Hydrogen Molecule Turned Into a Quantum Sensor – With Unprecedented Time and Spatial Resolutions
- on Apr 24, 2022
New technique enables precise measurement of electrostatic properties of materials.
Physicists at the University of California, Irvine (UCI) have demonstrated the use of a hydrogen molecule as a quantum sensor in a terahertz laser-equipped scanning tunneling microscope, a technique that can measure the chemical properties of materials at unprecedented time and spatial resolutions.
This novel technique can also be applied to the analysis of two-dimensional materials which have the potential to play a role in advanced energy systems, electronics, and quantum computers.
On April 21, 2022, in the journal Science, the researchers in UCI’s Department of Physics & Astronomy and Department of Chemistry describe how they positioned two bound atoms of hydrogen in between the silver tip of the STM and a sample composed of a flat copper surface arrayed with small islands of copper nitride.

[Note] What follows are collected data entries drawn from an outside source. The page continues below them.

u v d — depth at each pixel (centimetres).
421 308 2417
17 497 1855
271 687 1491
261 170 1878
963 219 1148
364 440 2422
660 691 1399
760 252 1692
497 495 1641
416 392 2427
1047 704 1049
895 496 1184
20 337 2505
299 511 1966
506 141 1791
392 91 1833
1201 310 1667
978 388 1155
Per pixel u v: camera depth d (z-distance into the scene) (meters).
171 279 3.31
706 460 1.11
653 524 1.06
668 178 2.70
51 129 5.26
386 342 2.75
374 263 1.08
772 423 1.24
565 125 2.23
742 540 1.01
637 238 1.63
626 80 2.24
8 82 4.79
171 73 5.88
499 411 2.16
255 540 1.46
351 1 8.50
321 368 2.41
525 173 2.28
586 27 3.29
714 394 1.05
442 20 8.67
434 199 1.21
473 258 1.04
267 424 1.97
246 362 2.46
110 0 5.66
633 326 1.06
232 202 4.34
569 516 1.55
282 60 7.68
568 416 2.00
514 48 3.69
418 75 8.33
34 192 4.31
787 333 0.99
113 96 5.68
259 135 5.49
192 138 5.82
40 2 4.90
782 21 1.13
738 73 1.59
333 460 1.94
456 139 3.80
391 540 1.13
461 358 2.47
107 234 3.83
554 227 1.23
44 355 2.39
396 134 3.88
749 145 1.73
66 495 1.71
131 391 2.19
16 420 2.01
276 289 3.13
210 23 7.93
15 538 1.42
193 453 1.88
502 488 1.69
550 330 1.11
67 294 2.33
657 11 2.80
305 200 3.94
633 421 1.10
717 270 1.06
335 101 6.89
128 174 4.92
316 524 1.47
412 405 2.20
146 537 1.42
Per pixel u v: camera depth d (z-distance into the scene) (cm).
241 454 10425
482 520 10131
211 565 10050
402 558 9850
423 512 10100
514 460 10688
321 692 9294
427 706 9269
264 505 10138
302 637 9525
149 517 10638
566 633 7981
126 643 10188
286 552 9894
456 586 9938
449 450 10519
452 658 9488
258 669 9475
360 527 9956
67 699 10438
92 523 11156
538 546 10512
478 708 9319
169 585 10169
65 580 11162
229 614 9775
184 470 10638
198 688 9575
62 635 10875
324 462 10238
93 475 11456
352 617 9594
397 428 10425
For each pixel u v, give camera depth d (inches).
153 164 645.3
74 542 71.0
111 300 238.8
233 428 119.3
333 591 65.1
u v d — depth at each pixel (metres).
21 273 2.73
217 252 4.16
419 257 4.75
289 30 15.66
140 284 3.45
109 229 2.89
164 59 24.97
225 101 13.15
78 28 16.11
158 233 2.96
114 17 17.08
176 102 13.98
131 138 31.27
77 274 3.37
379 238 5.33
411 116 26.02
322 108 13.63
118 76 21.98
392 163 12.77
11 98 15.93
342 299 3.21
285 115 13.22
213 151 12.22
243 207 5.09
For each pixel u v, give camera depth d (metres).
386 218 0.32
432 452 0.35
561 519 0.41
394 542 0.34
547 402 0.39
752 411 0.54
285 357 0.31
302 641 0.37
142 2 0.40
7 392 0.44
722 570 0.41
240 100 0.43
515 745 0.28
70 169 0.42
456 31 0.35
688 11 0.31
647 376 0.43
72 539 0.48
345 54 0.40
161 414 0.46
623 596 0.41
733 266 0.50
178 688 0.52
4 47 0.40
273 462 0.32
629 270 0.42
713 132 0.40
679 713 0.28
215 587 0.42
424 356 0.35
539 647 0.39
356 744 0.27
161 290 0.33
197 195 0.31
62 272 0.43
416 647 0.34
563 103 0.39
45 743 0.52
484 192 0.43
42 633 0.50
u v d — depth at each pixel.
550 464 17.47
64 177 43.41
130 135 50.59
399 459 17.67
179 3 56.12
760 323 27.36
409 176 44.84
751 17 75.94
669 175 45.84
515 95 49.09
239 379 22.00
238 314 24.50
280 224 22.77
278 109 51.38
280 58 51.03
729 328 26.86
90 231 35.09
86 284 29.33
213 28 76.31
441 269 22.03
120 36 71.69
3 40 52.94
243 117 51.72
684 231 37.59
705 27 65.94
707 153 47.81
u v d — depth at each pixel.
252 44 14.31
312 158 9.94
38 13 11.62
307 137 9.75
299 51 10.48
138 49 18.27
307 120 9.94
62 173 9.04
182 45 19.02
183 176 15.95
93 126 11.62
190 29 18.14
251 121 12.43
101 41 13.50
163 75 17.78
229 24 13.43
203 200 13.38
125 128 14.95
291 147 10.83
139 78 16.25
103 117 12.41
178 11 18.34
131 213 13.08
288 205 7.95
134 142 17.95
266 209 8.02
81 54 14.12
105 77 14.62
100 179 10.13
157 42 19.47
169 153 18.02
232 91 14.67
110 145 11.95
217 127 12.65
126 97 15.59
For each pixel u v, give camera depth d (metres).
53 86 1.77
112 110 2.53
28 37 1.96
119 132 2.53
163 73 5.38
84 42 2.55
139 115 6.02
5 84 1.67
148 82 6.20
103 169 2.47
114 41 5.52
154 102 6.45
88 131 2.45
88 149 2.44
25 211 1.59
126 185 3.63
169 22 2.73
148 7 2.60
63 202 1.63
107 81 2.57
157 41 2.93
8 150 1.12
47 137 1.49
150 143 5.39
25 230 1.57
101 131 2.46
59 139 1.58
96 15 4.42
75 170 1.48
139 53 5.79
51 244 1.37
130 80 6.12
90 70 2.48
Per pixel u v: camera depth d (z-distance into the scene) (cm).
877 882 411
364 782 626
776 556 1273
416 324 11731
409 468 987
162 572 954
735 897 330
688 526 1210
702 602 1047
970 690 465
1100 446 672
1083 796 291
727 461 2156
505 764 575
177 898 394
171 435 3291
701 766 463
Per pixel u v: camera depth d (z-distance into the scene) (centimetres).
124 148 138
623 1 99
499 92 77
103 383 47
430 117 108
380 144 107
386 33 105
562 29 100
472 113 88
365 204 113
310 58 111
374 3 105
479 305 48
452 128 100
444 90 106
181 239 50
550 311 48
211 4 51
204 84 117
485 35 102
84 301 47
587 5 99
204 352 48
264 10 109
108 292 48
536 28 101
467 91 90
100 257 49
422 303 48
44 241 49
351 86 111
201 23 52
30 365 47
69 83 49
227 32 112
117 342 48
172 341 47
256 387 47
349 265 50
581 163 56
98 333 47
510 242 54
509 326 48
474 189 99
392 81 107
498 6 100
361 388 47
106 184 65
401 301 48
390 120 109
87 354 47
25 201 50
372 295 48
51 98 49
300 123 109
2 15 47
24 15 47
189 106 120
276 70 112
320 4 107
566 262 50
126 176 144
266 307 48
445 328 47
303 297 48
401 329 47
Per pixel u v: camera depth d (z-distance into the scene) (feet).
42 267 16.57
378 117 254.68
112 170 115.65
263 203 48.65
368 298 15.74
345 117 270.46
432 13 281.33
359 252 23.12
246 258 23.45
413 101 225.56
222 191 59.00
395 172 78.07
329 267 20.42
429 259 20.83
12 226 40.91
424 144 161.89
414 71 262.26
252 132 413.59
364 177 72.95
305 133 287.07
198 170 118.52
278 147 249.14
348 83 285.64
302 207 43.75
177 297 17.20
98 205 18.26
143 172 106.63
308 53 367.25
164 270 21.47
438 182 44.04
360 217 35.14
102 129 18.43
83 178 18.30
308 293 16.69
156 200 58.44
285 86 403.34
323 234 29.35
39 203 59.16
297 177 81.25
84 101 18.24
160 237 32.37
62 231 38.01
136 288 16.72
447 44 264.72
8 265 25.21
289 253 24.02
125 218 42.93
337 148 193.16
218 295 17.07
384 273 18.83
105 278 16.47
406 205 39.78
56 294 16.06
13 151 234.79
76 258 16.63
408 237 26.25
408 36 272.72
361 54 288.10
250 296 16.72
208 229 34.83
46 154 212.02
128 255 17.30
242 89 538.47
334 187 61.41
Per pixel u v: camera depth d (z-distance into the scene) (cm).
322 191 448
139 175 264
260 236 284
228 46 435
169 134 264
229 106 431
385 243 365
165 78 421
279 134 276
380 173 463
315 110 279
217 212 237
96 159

With pulses of the laser lasting just trillionths of a second, the scientists were able to excite the hydrogen molecule and detect changes in its quantum states at cryogenic temperatures and in the ultrahigh vacuum environment of the instrument, rendering atomic-scale, time-lapsed images of the sample.
“This project represents an advance in both the measurement technique and the scientific question the approach allowed us to explore,” said co-author Wilson Ho, Donald Bren Professor of physics & astronomy and chemistry. “A quantum microscope that relies on probing the coherent superposition of states in a two-level system is much more sensitive than existing instruments that are not based on this quantum physics principle.”
Ho said the hydrogen molecule is an example of a two-level system because its orientation shifts between two positions, up and down and slightly horizontally tilted. Through a laser pulse, the scientists can coax the system to go from a ground state to an excited state in a cyclical fashion resulting in a superposition of the two states. The duration of the cyclic oscillations is vanishingly brief – lasting mere tens of picoseconds – but by measuring this “decoherence time” and the cyclic periods the scientists were able to see how the hydrogen molecule was interacting with its environment.
“The hydrogen molecule became part of the quantum microscope in the sense that wherever the microscope scanned, the hydrogen was there in between the tip and the sample,” said Ho. “It makes for an extremely sensitive probe, allowing us to see variations down to 0.1 angstrom. At this resolution, we could see how the charge distributions change on the sample.”
The space between the STM tip and the sample is almost unimaginably small, about six angstroms or 0.6 nanometers. The STM that Ho and his team assembled is equipped to detect minute electrical current flowing in this space and produce spectroscopic readings proving the presence of the hydrogen molecule and sample elements. Ho said this experiment represents the first demonstration of a chemically sensitive spectroscopy based on terahertz-induced rectification current through a single molecule.
The ability to characterize materials at this level of detail based on hydrogen’s quantum coherence can be of great use in the science and engineering of catalysts, since their functioning often depends on surface imperfections at the scale of single atoms, according to Ho.
“As long as hydrogen can be adsorbed onto a material, in principle, you can use hydrogen as a sensor to characterize the material itself through observations of their electrostatic field distribution,” said study lead author Likun Wang, UCI graduate student in physics & astronomy.
Joining Ho and Wang on this project, which was supported by the U.S. Department of Energy Office of Basic Energy Sciences, was Yunpeng Xia, UCI graduate student in physics & astronomy.
Reference: “Atomic-scale quantum sensing based on the ultrafast coherence of an H2 molecule in an STM cavity” by Likun Wang, Yunpeng Xia and W. Ho, 21 April 2022, Science.